Mitsubishi Motors affiche l’un des bilans les plus légers en matière de rappels aux États-Unis depuis son entrée sur le marché en 1987. La marque japonaise n’a émis que 150 rappels en près de quatre décennies, couvrant environ 7,6 millions de véhicules. Un chiffre qui contraste fortement avec celui de Ford, qui a enregistré à lui seul 153 actions de rappel en 2025, un record absolu pour l’industrie.
Un écart saisissant entre les constructeurs
Depuis le début de l’année 2022, Mitsubishi n’a publié que huit rappels, dont deux concernaient des problèmes de ressorts de hayon (2025 et 2026) et deux autres des défaillances de caméras arrière (2023 et 2025). Son dernier rappel lié à la motorisation remonte à août 2022, en raison d’une erreur logicielle provoquant des calages moteur.
À titre de comparaison, Ford, qui vend environ 22 fois plus de véhicules que Mitsubishi aux États-Unis, a battu tous les records avec 153 rappels en un seul an. Une différence d’échelle qui illustre l’écart entre les deux constructeurs.
Des années sans aucun rappel
Contrairement à d’autres marques, Mitsubishi connaît des périodes de calme absolu. En 2024, par exemple, aucun rappel n’a été émis. La marque a connu sa période la plus active entre 2014 et 2018, avec en moyenne huit rappels par an, mais depuis, les annonces se font rares.
Le pic historique de la marque remonte à l’an 2000, avec plus d’un million de véhicules concernés, mais ce chiffre est gonflé par un seul rappel massif (567 432 unités) portant sur des soufflets de rotules inférieures. Sans cet incident, l’année aurait été bien moins remarquable.
Comment se positionne Mitsubishi face aux autres constructeurs ?
Parmi les grands constructeurs américains, Mitsubishi se distingue par son faible nombre de rappels. Voici les chiffres clés depuis 1987 :
- Ford : 1 285 rappels, 186,8 millions de véhicules concernés
- General Motors : 1 238 rappels, 153,5 millions de véhicules concernés
- Stellantis (Chrysler/FCA) : 1 046 rappels, 131,9 millions de véhicules concernés
D’autres marques comme Suzuki (112 rappels, principalement avant son retrait en 2012) ou Tesla (90 rappels en une décennie) affichent également des bilans bien plus lourds que Mitsubishi, malgré une présence plus récente sur le marché.
Une stratégie de fiabilité ou un manque de transparence ?
Plusieurs hypothèses peuvent expliquer ce faible nombre de rappels.
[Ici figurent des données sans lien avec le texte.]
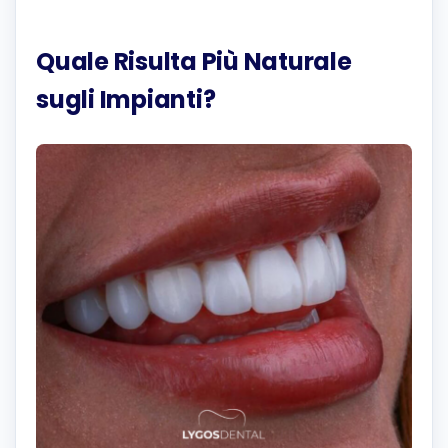
Quale Risulta Più Naturale
sugli Impianti?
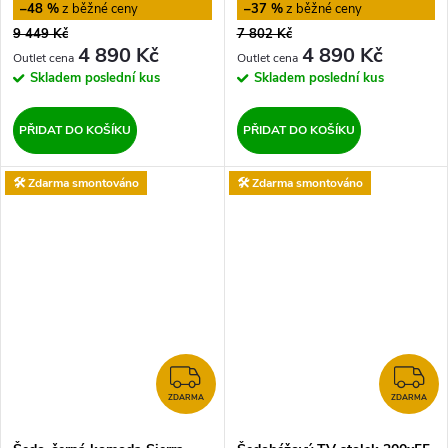
–48 %
–37 %
9 449 Kč
7 802 Kč
4 890 Kč
4 890 Kč
Skladem
poslední kus
Skladem
poslední kus
PŘIDAT DO KOŠÍKU
PŘIDAT DO KOŠÍKU
🛠️ Zdarma smontováno
🛠️ Zdarma smontováno
ZDARMA
Z
ZDARMA
ZDARMA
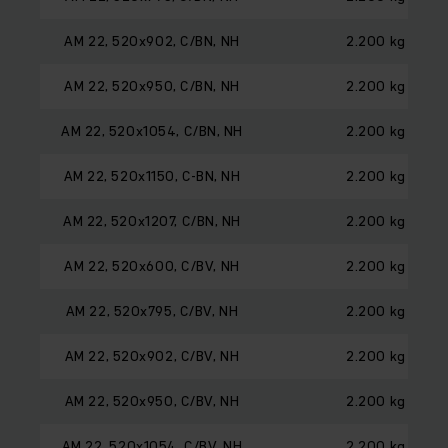
AM 22, 520x902, C/BN, NH
2.200 kg
AM 22, 520x950, C/BN, NH
2.200 kg
AM 22, 520x1054, C/BN, NH
2.200 kg
AM 22, 520x1150, C-BN, NH
2.200 kg
AM 22, 520x1207, C/BN, NH
2.200 kg
AM 22, 520x600, C/BV, NH
2.200 kg
AM 22, 520x795, C/BV, NH
2.200 kg
AM 22, 520x902, C/BV, NH
2.200 kg
AM 22, 520x950, C/BV, NH
2.200 kg
AM 22, 520x1054, C/BV, NH
2.200 kg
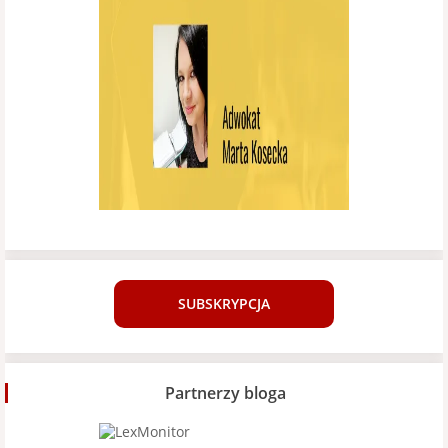
SUBSKRYPCJA
Partnerzy bloga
Mitsubishi pourrait bénéficier d’une meilleure fiabilité de ses véhicules, réduisant ainsi les risques de défauts majeurs. Une autre piste serait un processus de signalement ou de correction des problèmes moins rigoureux que chez ses concurrents.
« Mitsubishi a toujours eu une approche discrète en matière de rappels. Contrairement à Ford, qui communique massivement sur ses actions correctives, la marque japonaise semble privilégier le silence. »
Quoi qu’il en soit, ce bilan place Mitsubishi dans une position unique sur le marché américain, loin des standards habituels des grands constructeurs.